The materials that follow provide some of the most relevant caselaw for start-up lawyers in the context of venture financings. At the most general level, the most important caselaw for start-ups and venture-backed firms reflects two basic problems that pervade disputes involving start-up businesses:

First, convertible preferred stock, the currency of venture financing, is a creature of contract. Preferred stock has only those attributes and rights conferred on it by way of negotiation and evidenced in the certificate of incorporation. Investors should not look to the courts to resolve ambiguities over the rights of preferred stock in their favor. A court will not rescue lazy drafting. 

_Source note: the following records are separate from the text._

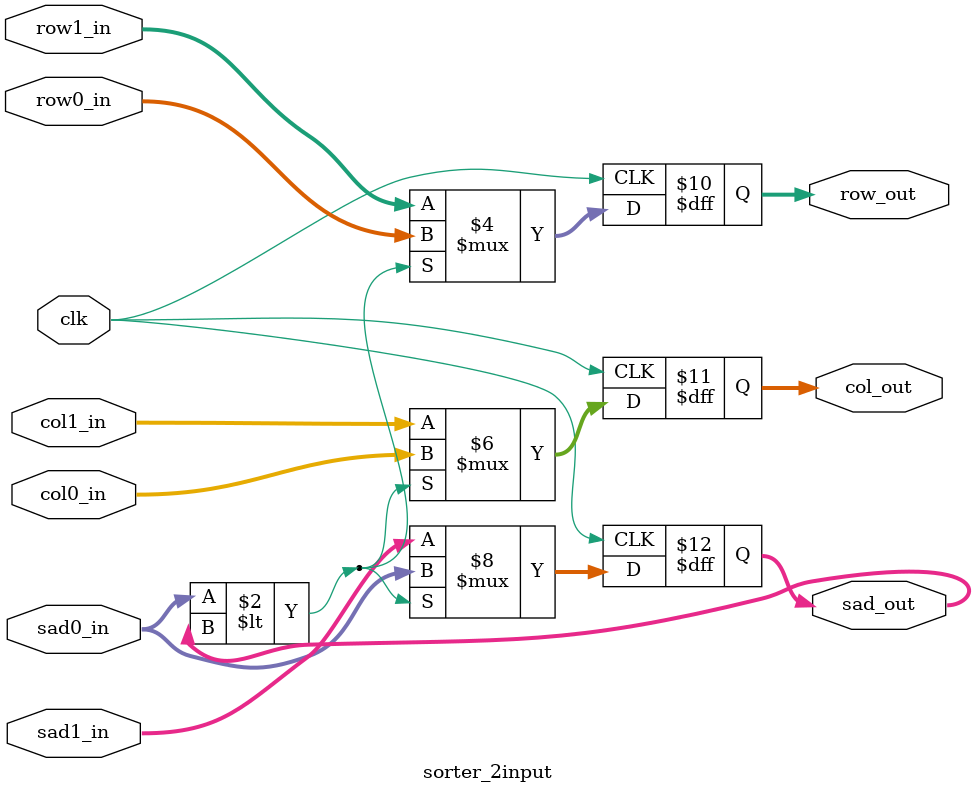
<source format=v>
`timescale 1ns / 1ps

module sorter_4input #(
    parameter DATA_WIDTH = 16,
    parameter INPUT_WIDTH = 8)
    (
    input Clk,
        
    input [INPUT_WIDTH-1:0] row0_in,
    input [INPUT_WIDTH-1:0] col0_in,
    input [DATA_WIDTH-1:0] sad0_in,
    
    input [INPUT_WIDTH-1:0] row1_in,
    input [INPUT_WIDTH-1:0] col1_in,
    input [DATA_WIDTH-1:0] sad1_in,

    input [INPUT_WIDTH-1:0] row2_in,
    input [INPUT_WIDTH-1:0] col2_in,
    input [DATA_WIDTH-1:0] sad2_in,

    input [INPUT_WIDTH-1:0] row3_in,
    input [INPUT_WIDTH-1:0] col3_in,
    input [DATA_WIDTH-1:0] sad3_in,
    
    output reg [INPUT_WIDTH-1:0] row_out,
    output reg [INPUT_WIDTH-1:0] col_out,
    output reg [DATA_WIDTH-1:0] sad_out
    );
    
    always @(posedge Clk) begin 

        sad_out <= sad3_in;
        col_out <= col3_in;
        row_out <= row3_in;
        
        if (sad2_in < sad_out) begin 
            sad_out <= sad2_in;
            col_out <= col2_in;
            row_out <= row2_in;
            end
            
        if (sad1_in < sad_out) begin 
            sad_out <= sad1_in;
            col_out <= col1_in;
            row_out <= row1_in;
            end
        
        if (sad0_in < sad_out) begin 
            sad_out <= sad0_in;
            col_out <= col0_in;
            row_out <= row0_in;

            end
            
        end
endmodule

module sorter_2input #(
    parameter DATA_WIDTH = 16,
    parameter INPUT_WIDTH = 8)
    (
    input clk,
    input [INPUT_WIDTH-1:0] row0_in,
    input [INPUT_WIDTH-1:0] col0_in,
    input [DATA_WIDTH-1:0] sad0_in,
    
    input [INPUT_WIDTH-1:0] row1_in,
    input [INPUT_WIDTH-1:0] col1_in,
    input [DATA_WIDTH-1:0] sad1_in,
    
    output reg [INPUT_WIDTH-1:0] row_out,
    output reg [INPUT_WIDTH-1:0] col_out,
    output reg [DATA_WIDTH-1:0] sad_out
    );
    
    initial begin
        sad_out = 0;
        col_out = 0;
        row_out = 0;
        end
        
    always @(posedge clk) begin 

        sad_out <= sad1_in;
        col_out <= col1_in;
        row_out <= row1_in;
        
        if (sad0_in < sad_out) begin 
            sad_out <= sad0_in;
            col_out <= col0_in;
            row_out <= row0_in;

            end
            
        end
endmodule

</source>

Second, when founders and investors sit on the board of directors, they must deal with the start-up corporation at arm's length. Founders and investors get into trouble when the confuse their position and put their own parochial interests ahead of those of the corporation. This is a common problem in small businesses. Indeed, most of the veil piercing litigation you may have studied in your basic corporate law class involved this kind of confusion. However, role confusion is also common in start-up and venture backed businesses, but for different reasons. Founders may have difficulty adapting to the addition of outside investors in what was previously a small, likely informal, organization. At later stages of the venture-backed company's life, investors may put their own interests in seeking a viable exit over their duties to the company as a whole. 

While these two basic problems are the most common challenges facing start-up businesses, the start-up faces a myriad of other corporate law challenges. Your knowledge of the corporate law as well as securities law will come in handy as you navigate the world of start-up and venture-backed companies.